Yet another WORLD-based UTAU resampler.
You need to have Python installed. This was made using Python 3.8.10.
You must install the needed libraries first, which are numpy, scipy, resampy, and pyworld. To do that, you may run a regular pip installation:
pip install numpy scipy resampy pyworld
Download the straycat.py
file and put it somewhere. Open your .ust
file as a text file with whichever text editor. Change the Tool2
resampler to the path of straycat.py
. You can now open the .ust
and use straycat.py
as a resampler. You may need to press cancel for the project properties when UTAU shows the project properties panel.
Most resamplers can take arguments to render a sample. This resampler only reads the terminal arguments.
usage: straycat in_file out_file pitch velocity [flags] [offset] [length] [consonant] [cutoff] [volume] [modulation] [tempo] [pitch_string]
Resamples using the WORLD Vocoder.
arguments:
in_file Path to input file.
out_file Path to output file.
pitch The pitch to render on.
velocity The consonant velocity of the render.
optional arguments:
flags The flags of the render.
offset The offset from the start of the render area of the sample. (default: 0)
length The length of the stretched area in milliseconds. (default: 1000)
consonant The unstretched area of the render in milliseconds. (default: 0)
cutoff The cutoff from the end or from the offset for the render area of the sample. (default: 0)
volume The volume of the render in percentage. (default: 100)
modulation The pitch modulation of the render in percentage. (default: 0)
tempo The tempo of the render. Needs to have a ! at the start. (default: !100)
pitch_string The UTAU pitchbend parameter written in Base64 with RLE encoding. (default: AA)
This is the main documentation of the flags available in straycat.
Fake vocal fry flag (and glottal stop flag).
fe(-inf, +inf) is the main flag to enable this feature. fe is the length of the vocal fry in milliseconds. It adds the vocal fry so that the end of it is at the consonant point of the oto.
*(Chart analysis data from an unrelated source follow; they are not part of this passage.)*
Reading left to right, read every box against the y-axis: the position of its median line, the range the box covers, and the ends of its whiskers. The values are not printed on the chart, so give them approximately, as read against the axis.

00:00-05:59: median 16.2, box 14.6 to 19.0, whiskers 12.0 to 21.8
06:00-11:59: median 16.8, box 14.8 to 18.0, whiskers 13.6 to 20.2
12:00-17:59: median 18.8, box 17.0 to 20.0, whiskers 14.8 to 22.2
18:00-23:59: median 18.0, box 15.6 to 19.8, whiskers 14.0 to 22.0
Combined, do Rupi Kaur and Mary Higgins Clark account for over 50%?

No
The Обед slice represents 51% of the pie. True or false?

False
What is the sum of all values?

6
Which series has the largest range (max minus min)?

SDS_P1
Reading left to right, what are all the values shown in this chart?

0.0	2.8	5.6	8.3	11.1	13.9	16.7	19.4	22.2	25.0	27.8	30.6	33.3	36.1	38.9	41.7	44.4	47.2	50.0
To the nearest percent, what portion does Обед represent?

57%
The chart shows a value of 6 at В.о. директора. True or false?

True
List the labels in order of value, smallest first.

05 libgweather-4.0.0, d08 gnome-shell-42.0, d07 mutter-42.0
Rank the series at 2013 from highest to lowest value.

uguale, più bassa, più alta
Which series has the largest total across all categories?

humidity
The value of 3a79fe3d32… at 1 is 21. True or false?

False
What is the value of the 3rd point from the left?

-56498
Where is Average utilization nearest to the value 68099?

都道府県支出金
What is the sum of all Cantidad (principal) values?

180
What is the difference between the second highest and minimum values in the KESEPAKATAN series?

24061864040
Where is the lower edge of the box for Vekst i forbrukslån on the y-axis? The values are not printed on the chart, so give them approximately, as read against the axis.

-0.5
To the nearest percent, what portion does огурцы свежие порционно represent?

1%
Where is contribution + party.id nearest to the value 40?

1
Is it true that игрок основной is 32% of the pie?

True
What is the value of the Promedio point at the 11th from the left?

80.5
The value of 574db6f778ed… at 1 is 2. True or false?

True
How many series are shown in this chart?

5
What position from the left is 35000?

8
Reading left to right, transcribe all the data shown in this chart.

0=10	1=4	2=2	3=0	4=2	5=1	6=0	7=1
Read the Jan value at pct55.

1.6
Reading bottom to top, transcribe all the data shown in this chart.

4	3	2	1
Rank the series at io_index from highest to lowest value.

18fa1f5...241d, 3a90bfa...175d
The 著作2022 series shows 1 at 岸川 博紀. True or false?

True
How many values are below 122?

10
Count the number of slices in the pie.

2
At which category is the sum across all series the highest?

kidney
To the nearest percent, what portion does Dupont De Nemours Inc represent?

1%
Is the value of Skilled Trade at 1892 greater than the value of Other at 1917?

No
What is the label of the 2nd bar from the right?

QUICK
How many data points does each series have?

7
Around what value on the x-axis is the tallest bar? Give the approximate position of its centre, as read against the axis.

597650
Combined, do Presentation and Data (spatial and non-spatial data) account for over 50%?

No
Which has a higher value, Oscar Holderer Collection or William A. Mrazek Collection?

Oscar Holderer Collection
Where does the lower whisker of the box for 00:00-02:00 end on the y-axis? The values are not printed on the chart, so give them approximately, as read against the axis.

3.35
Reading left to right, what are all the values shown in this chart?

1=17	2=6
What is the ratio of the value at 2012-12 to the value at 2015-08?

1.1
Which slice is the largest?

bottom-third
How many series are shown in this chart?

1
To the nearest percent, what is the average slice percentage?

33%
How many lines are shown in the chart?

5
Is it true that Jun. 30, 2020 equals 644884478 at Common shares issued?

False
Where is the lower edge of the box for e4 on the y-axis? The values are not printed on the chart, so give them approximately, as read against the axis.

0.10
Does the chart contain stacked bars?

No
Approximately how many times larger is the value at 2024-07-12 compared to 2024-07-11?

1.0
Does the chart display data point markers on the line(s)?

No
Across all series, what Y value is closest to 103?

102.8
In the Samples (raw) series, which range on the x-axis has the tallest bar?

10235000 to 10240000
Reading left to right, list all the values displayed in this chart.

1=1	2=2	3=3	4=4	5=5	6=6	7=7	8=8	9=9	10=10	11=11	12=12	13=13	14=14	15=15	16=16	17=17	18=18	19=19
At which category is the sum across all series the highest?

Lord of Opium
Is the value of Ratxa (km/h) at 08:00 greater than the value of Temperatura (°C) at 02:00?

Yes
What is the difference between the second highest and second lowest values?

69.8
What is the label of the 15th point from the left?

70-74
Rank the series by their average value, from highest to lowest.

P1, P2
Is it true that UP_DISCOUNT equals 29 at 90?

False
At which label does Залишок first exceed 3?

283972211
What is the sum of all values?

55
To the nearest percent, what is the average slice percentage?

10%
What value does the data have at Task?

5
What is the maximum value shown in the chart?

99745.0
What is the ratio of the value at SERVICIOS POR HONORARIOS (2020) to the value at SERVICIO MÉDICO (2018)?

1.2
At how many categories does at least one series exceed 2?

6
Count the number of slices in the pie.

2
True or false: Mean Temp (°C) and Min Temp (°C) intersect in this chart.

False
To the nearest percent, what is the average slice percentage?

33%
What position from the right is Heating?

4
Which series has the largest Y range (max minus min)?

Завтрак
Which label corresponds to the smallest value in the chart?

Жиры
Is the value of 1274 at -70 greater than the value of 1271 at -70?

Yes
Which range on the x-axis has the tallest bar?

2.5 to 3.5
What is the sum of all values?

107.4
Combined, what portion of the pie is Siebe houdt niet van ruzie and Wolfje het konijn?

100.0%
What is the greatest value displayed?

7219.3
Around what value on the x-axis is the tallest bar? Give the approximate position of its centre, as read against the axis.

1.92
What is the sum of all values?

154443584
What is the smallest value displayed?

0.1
fo(-inf, +inf) is the offset of the vocal fry in milliseconds. Negative values move it earlier. Default is 0.
fl[1, +inf) is the length of the transition to vocal fry in milliseconds. Default is 75.
fv[0, 100] is the volume of the vocal fry in percentage. Default is 10. Turning it into 0 makes a glottal stop.
fp[0, +inf) is the pitch of the vocal fry. This is written in Hz. Default is 71.
Flag for fixing voicing.
ve(-inf, +inf) is the main flag to enable this feature. ve is the length of the transition from voiced to unvoiced centered at the consonant point. Positive values make the area after the consonant unvoiced and negative values make the area before the consonant unvoiced.
vo(-inf, +inf) is the offset of the transition from the consonant in milliseconds. Negative values move it earlier. Default is 0.
Breathiness flag. Values lower than 50 lowers breathiness, but it does not have much effect. Values higher than 50 mixes an unvoiced render in, with 100 as being only the unvoiced render. Default is 50.
Peak normalization flag. This flag normalizes the sample to have the same peak volume for each note. At 0, this flag does not touch the volume of the render at all. Default is 100.
Tremolo flag. This flag tries to isolate the vibrato from the pitchbend and modulates the volume based on this isolated vibrato, which means it may also react on drawn vibrato and more. Default is 0. This flag is applied after the peak normalization flag, so it may cause clipping issues.
Pitch offset flag. One unit in this flag is a cent offset. It offsets the whole note so it might result in bad crossfades for VCV voicebanks. Default is 0
Max aperiodicity flag. This mixes in a max aperiodicity which kind of sounds like a weird whisper scream at lower frequencies. This is only experimental.
Force feature rerendering. This rerenders the cached file straycat reads which is the .sc.npz
file. It is a regular Numpy compressed array file.
This resampler is very slow considering it's written in pure Python. It would actually be pretty fast if it wasn't for Python's packages basically having so much stuff that it makes load times way slower. Python's nature of being an interpreted language might also be a big bottleneck, but Python itself has been considerably fast for me. This is just one of those cases... I could technically speed it up by doing an UTAU specific hack, but it might not work with OpenUtau anymore after this.
I don't want to beat myself down that much for this but the slow speed very much ensures complete compatibility to both OpenUtau and classic UTAU. I guess you could say this would be a resampler in the olden days of single-thread resampling. The new Ameya resamplers are fast because of multiprocessing, and the other WORLD-based resamplers are fast because of their compiled nature. This resampler will always underperform because of Python's interpreted nature. Python was made for scripting after all, as much as so many AI models rely heavily on it.